What is Ethanol?
Ethanol is a grain alcohol that can be blended with gasoline and used in motor vehicles. Many gasoline stations provide a blended fuel, typically 10 percent ethanol and 90 percent gasoline. Vehicles do not need any modifications to use this blend of fuel. Flex fuel vehicles modify the fuel systems and can use E85, a blend of up to 85 percent ethanol and 15 percent gasoline. With the modifications, these vehicles can use straight gasoline or any ethanol blend up to 85 percent. (Courtesy of University of Illinois Extension.)
Ethanol is a cleaner-burning alternative fuel produced from domestic renewable resources such as corn and other starch-containing plant materials known as biomass. It can also be made from cellulosic materials like switchgrass and crop residues.
How is ethanol produced?
In the United States, ethanol is primarily produced from the starch in corn grain. Recent studies using updated data about corn production methods demonstrate a positive energy balance for corn ethanol, meaning that fuel production does not require more energy than the amount of energy contained in the fuel.
There are several steps involved in making ethanol available as a vehicle fuel:
Biomass feedstocks are grown, collected, and transported to an ethanol production facility
Ethanol is produced from feedstocks at a production facility and then transported to a blender/fuel supplier
Ethanol is mixed with gasoline by the blender/fuel supplier to make E10, E15, or E85 and distributed to fueling stations.
How is ethanol used?
More than 95% of U.S. gasoline contains ethanol, typically E10 (10% ethanol, 90% gasoline), to oxygenate the fuel and reduce air pollution. Ethanol is also available as E85 (a gasoline-ethanol blend containing 51% to 83% ethanol, depending on geography and season). This fuel can be used in flexible fuel vehicles, which run on high-level ethanol blends, gasoline, or any blend.
Ethanol Benefits
The U.S. Department of Energy estimates for every one billion gallons of ethanol produced, 10,000 to 20,000 jobs are added to our domestic economy.
In 2014 alone, the ethanol industry created and supported nearly 400,000 new jobs nationwide that cannot be exported or outsourced. In addition, ethanol production contributed almost $53 billion to the nation’s GDP and generated $5.7 billion in federal tax revenues. Ethanol production also contributes to revitalizing America’s rural areas — some of the hardest hit by the economic downturn — by stimulating economic growth.

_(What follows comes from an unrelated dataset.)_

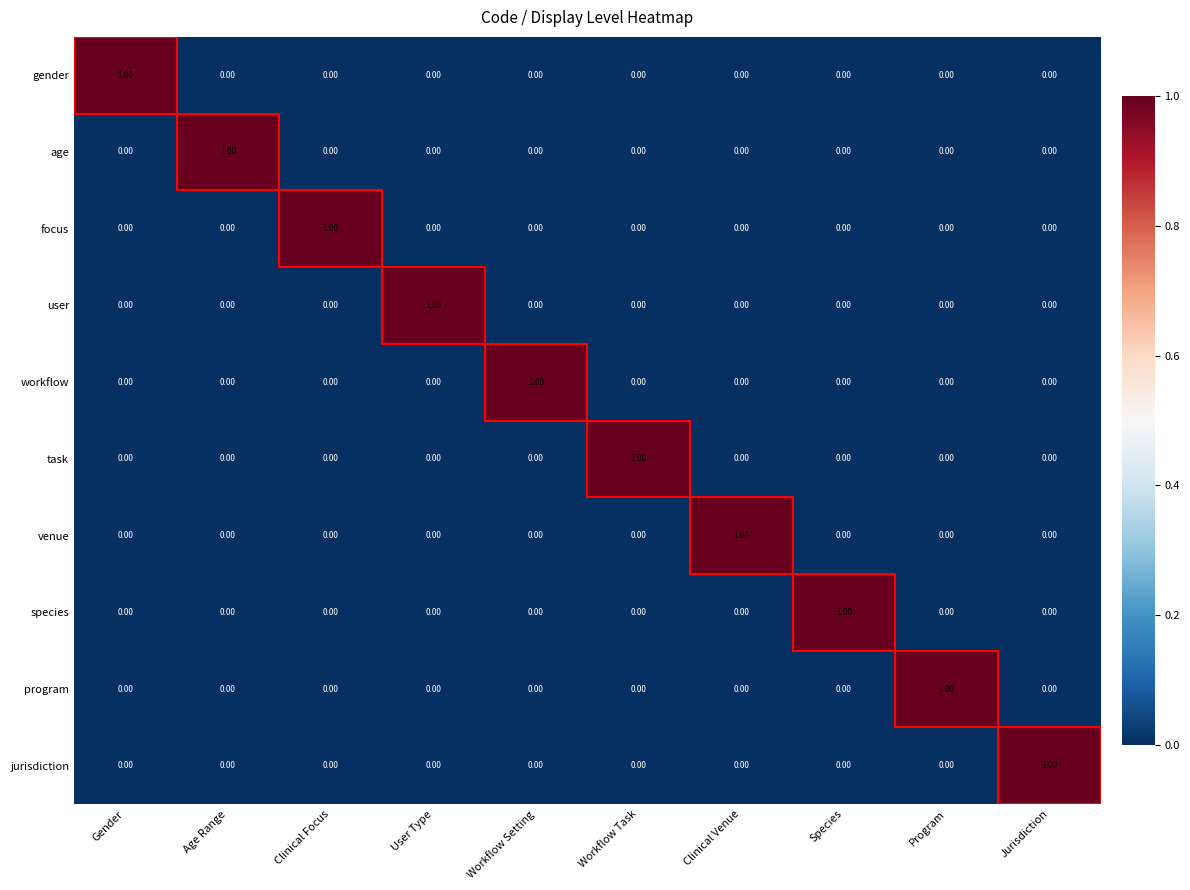

At how many categories does at least one series exceed 0?

10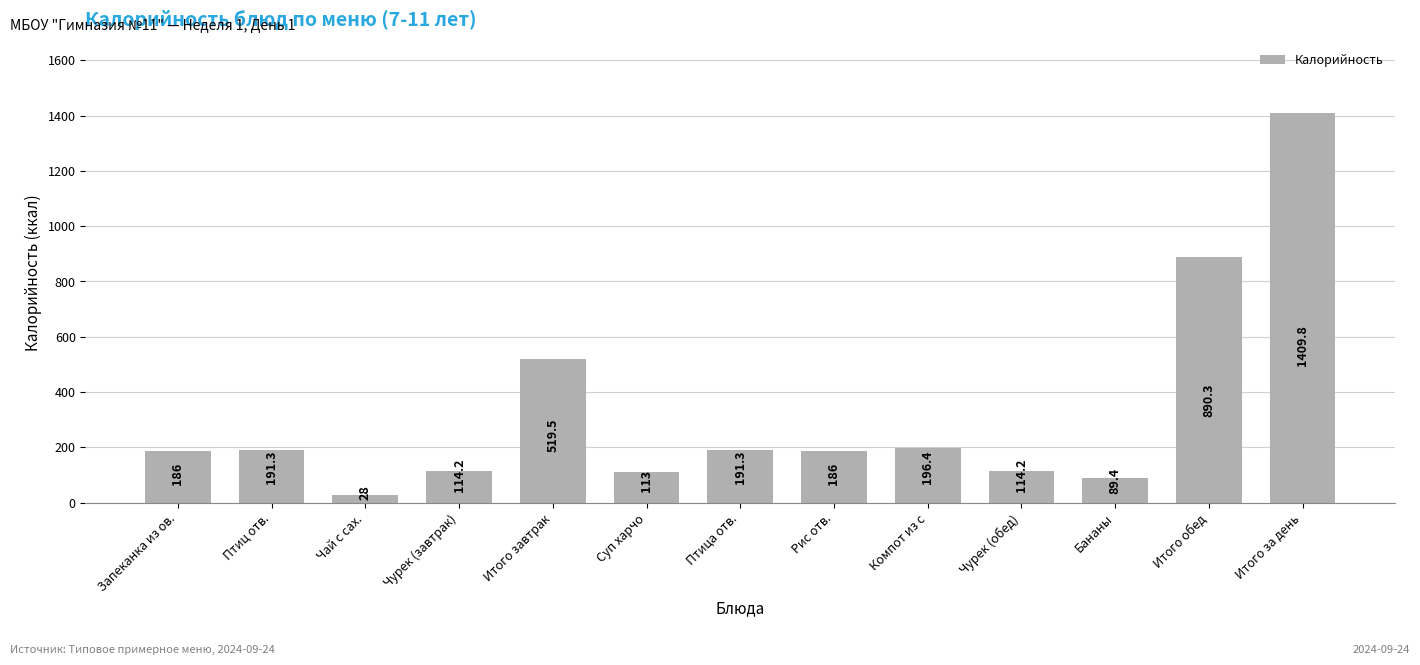

Reading left to right, extract all data points from this chart.

Запеканка из ов.=186.0	Птиц отв.=191.3	Чай с сах.=28.0	Чурек (завтрак)=114.2	Итого завтрак=519.5	Суп харчо=113.0	Птица отв.=191.3	Рис отв.=186.0	Компот из с=196.4	Чурек (обед)=114.2	Бананы=89.4	Итого обед=890.3	Итого за день=1409.8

According to the Department of Energy’s Argonne National Laboratory, ethanol reduces greenhouse gas emissions by an average of 34 percent compared to gasoline. Moreover, advanced biofuels have the potential to reduce greenhouse gas emissions by over 100 percent. Ethanol from any source has a positive net energy balance — meaning it gives more energy than is needed to produce it.
In 2014, the 13.4 billion gallons of ethanol blended into gasoline in the United States helped reduce greenhouse gas emissions from on-road vehicles by approximately 38 million metric tons, equivalent to removing roughly 8 million automobiles from the road. Imagine if we were using more ethanol in our motor fuels.
Ethanol is already replacing millions of barrels of imported petroleum. That’s petroleum that could have ended up in our environment, devastating coastal industries, ecosystems, and communities. Ethanol is clean-burning, renewable, and grown here in America.
The EPA estimates that higher Renewable Fuel Standards will reduce Greenhouse Gas Emissions from transportation by a total of 6.8 billion tons of CO2 equivalent when measured over a 100-year timeframe. This is the equivalent of approximately 160 million tons of CO2 equivalent per year. The overall reductions would be like removing 24 million vehicles from the road.
Ethanol's Emission Reductions
The carbon dioxide released when ethanol is burned is balanced by the carbon dioxide captured when the crops are grown to make ethanol. This differs from petroleum, made from plants raised millions of years ago. On a life cycle analysis basis, corn-based ethanol production and use reduces greenhouse gas emissions (GHGs) by up to 52% compared to gasoline production and use. Cellulosic ethanol use could reduce GHGs by as much as 86%.
Ethanol In Action
Where is E85 available in Tennessee?
Pilot Travel Centers
Speedway
Thornton’s
Twice Daily
Where can I find a list of flexible fuel vehicles (FFVs) available for purchase?
Renewable Fuels Association (RFA) maintains a list of FFVs showing the OEMs/auto brand’s FFV offerings from 2018 to the 1990s! That means you can shop for used FFVs, too.
What are the different blends used by Tennessee fleets?
E10 and E85.
E85 is 51-83% ethanol blended with gasoline, now called “flex fuel.”
E10 is now the fuel you find at almost every convenience store from coast to coast.
Also growing in sales across the U.S. are E15 and “Mid-level blends” that include E30 and E40, although those are not widely available yet in Tennessee.